How to use containers in data science with Docker and Azure: Part 3

By Jon Machtynger, Cloud Solution Architect for Advanced Analytics and AI

07/06/2019

An illustration depicting how containers work, with a picture of Bit the Raccoon on the right.

In the first two parts of this series, I described how to build containers using Dockerfiles, and then how to share and access them from Azure. I then introduced data persistence using managed volumes and shared file systems, effectively developing locally with a globally accessible persistent state.
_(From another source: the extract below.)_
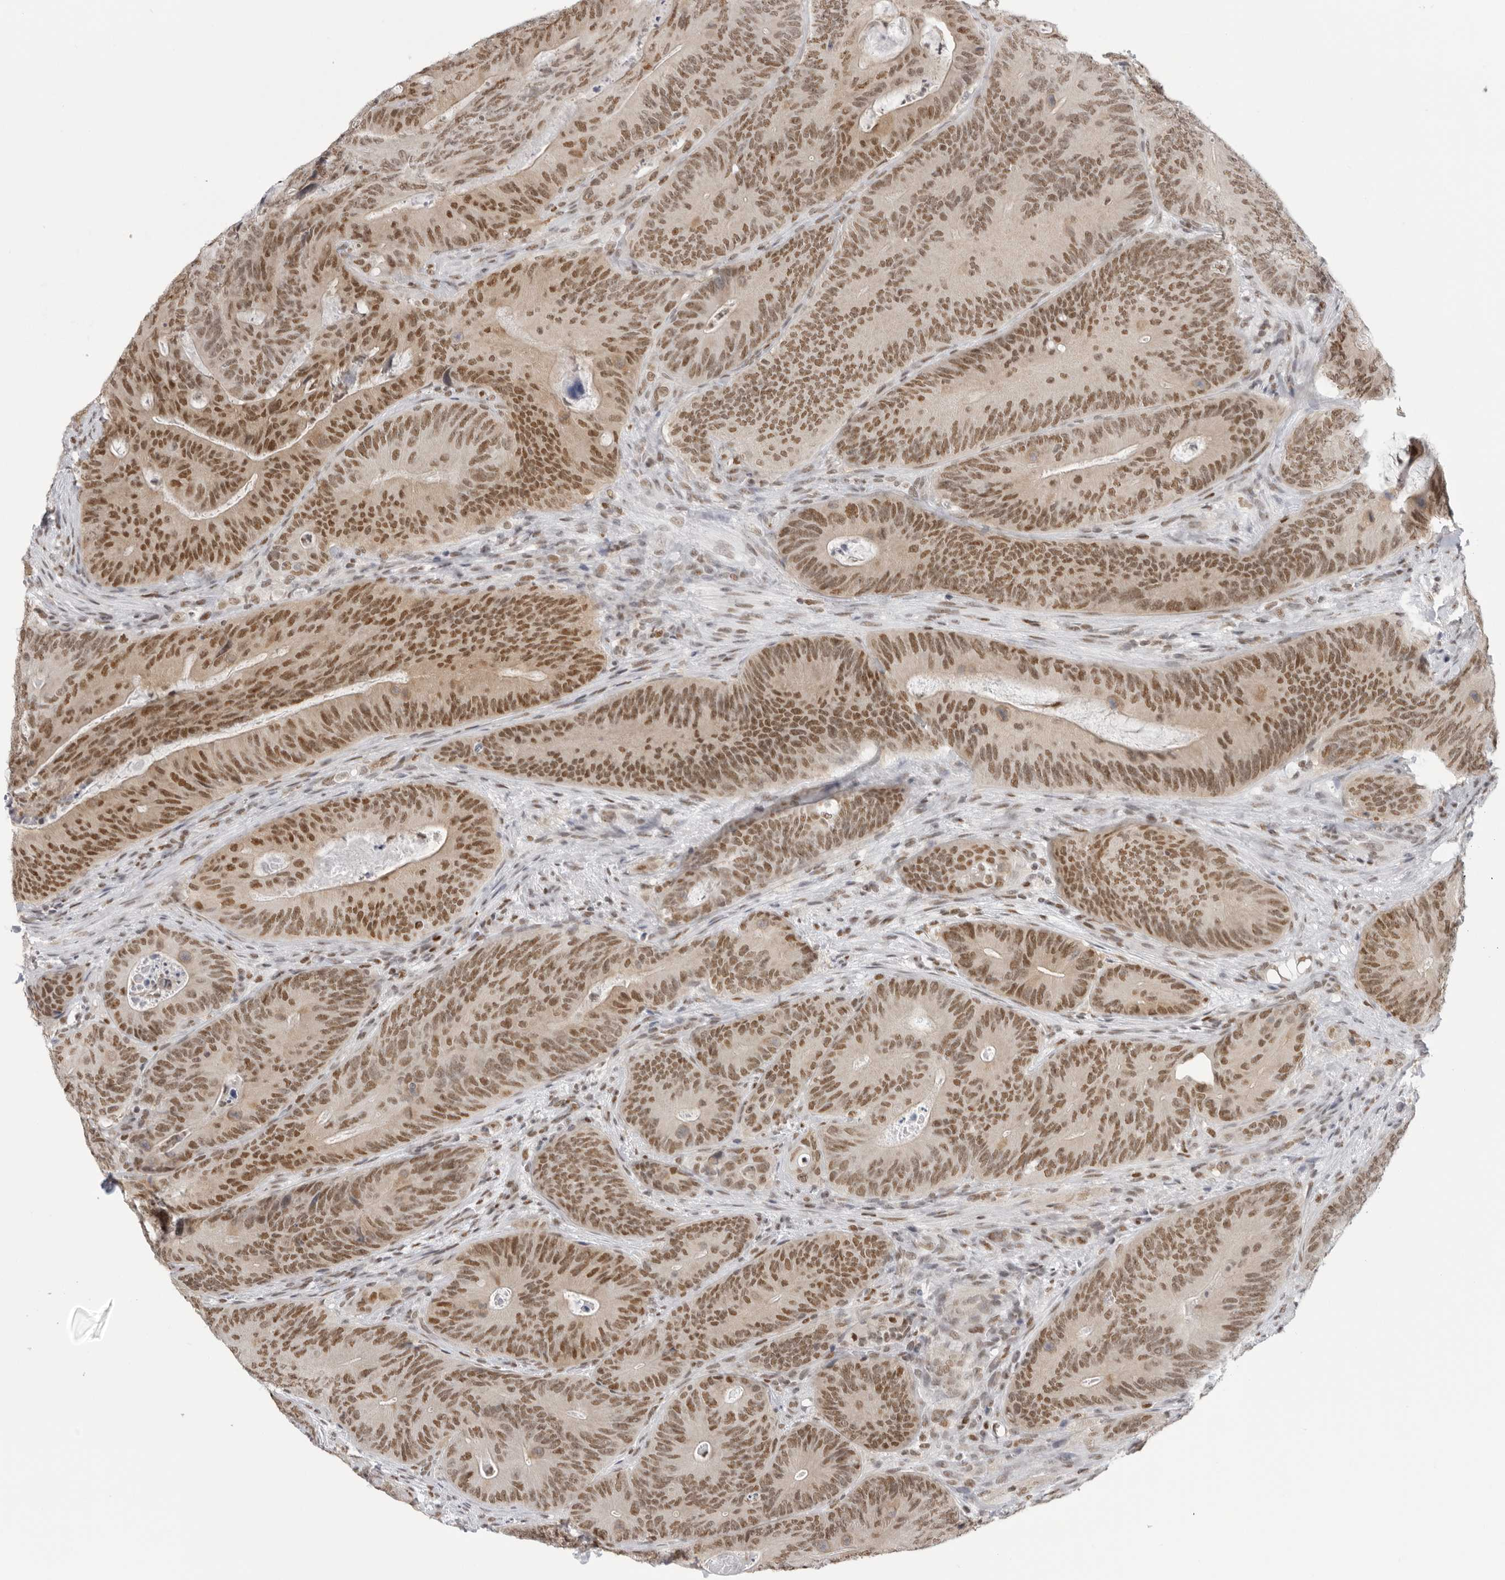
{"staining": {"intensity": "moderate", "quantity": ">75%", "location": "nuclear"}, "tissue": "colorectal cancer", "cell_type": "Tumor cells", "image_type": "cancer", "snomed": [{"axis": "morphology", "description": "Normal tissue, NOS"}, {"axis": "topography", "description": "Colon"}], "caption": "This is a histology image of immunohistochemistry (IHC) staining of colorectal cancer, which shows moderate staining in the nuclear of tumor cells.", "gene": "RPA2", "patient": {"sex": "female", "age": 82}}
In this part, we’ll extend the container, persistence, and data science concept using multiple containers to create a more complex application. We’ll combine Python, a database, and an external service (Twitter) as a basis for social analysis. We’ll package these components into a docker application and move this to Azure.

Multi-Container Applications

If you’re using containers, you are effectively using small self-contained services that when combined with other containers provide greater flexibility than when all the services are held and managed within a single large virtual machine. How then, do you ensure that these containers are treated as part of a single larger application? That they all start up together, in the right order, and that they are shut down as a single unit. This is where docker-compose is useful.

Docker Compose is a tool that manages multi-container applications. It uses a docker-compose.yml file to define constituent containers, services, storage volumes, container behaviour, Dockerfiles, common configuration and data files (among other things) – together encompassing a multi-service application. A benefit of this approach is that the application is built, started, stopped, and removed using a single command. Another benefit is that these containers get added to a common network (and local DNS service), so it is possible for each container service to refer to the others simply by their container name.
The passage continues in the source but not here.